Kamusal Fayda Üzerine Kurulu Bir Anlayış Sorunlarımızı Çözecektir
Eskiden kamu eliyle işletilen eczanelerin olduğunu hatırlatan Ersoy, günümüzde bakkal mantığında her köşede bir eczanenin olduğunu, ilaç tedariğinin kar güdüsüne teslim edildiğini söyledi. Kamuda denetleme mekanizmasının da bilerek zayıf bırakıldığını söyleyen Ersoy, istihdamının da siyasi erkin yandaşlarını istihdam ettiği yer haline geliyor dedi. Kurtulmamız gerekenin piyasacı mantığı olduğunu söyleyen Ersoy, kamusal fayda üzerine kurulu bir anlayış sorunlarımızı çözecektir ifadelerini kullandı. Ersoy, Bağımsızlık Yolu’nun programında da eğitimden sağlığa ulaşımdan enerjiye her konuda kamucu anlayışın savunulduğunu söyledi.

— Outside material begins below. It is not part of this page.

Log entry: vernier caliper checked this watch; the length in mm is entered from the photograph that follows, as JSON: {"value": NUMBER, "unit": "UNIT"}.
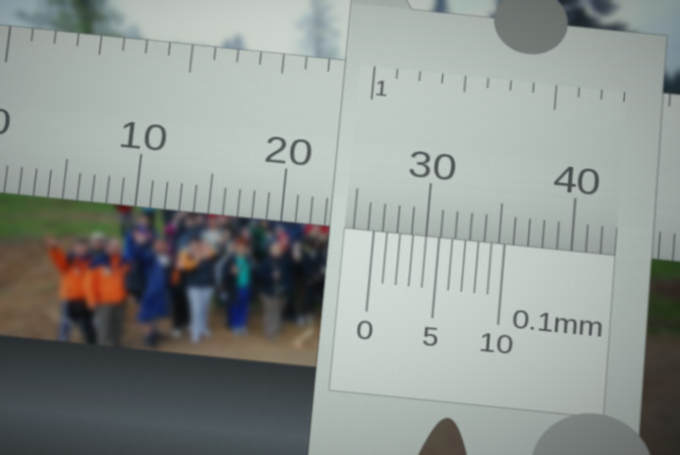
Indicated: {"value": 26.4, "unit": "mm"}
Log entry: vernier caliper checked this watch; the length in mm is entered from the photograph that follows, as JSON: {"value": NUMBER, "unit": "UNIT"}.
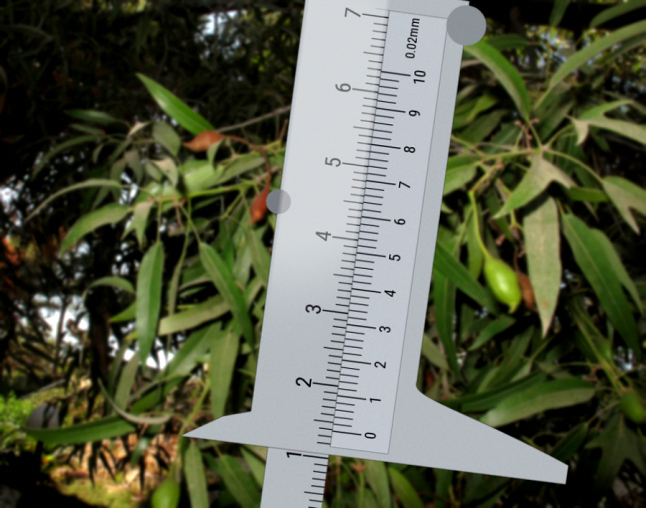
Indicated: {"value": 13.8, "unit": "mm"}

Kamu okullarına ayrılması gereken kaynakların özel okullara teşvik, muafiyet adı altında verildiğine dikkat çeken Ersoy, kamu okullarının sorunlarının yumak halinde büyümesinin sebebinin bu olduğunu anlattı. Holdingleşmiş üniversitelerin kurumlar vergisi vermediğini de anlatan Ersoy, derhal kurumlar vergisinin alınması gerektiğini vurguladı. Ersoy, eğitimin paranın tanrı olduğu yasaya bırakılamayacağını, panzehrinin de kamuculuk, toplumsal fayda olduğunu yineledi.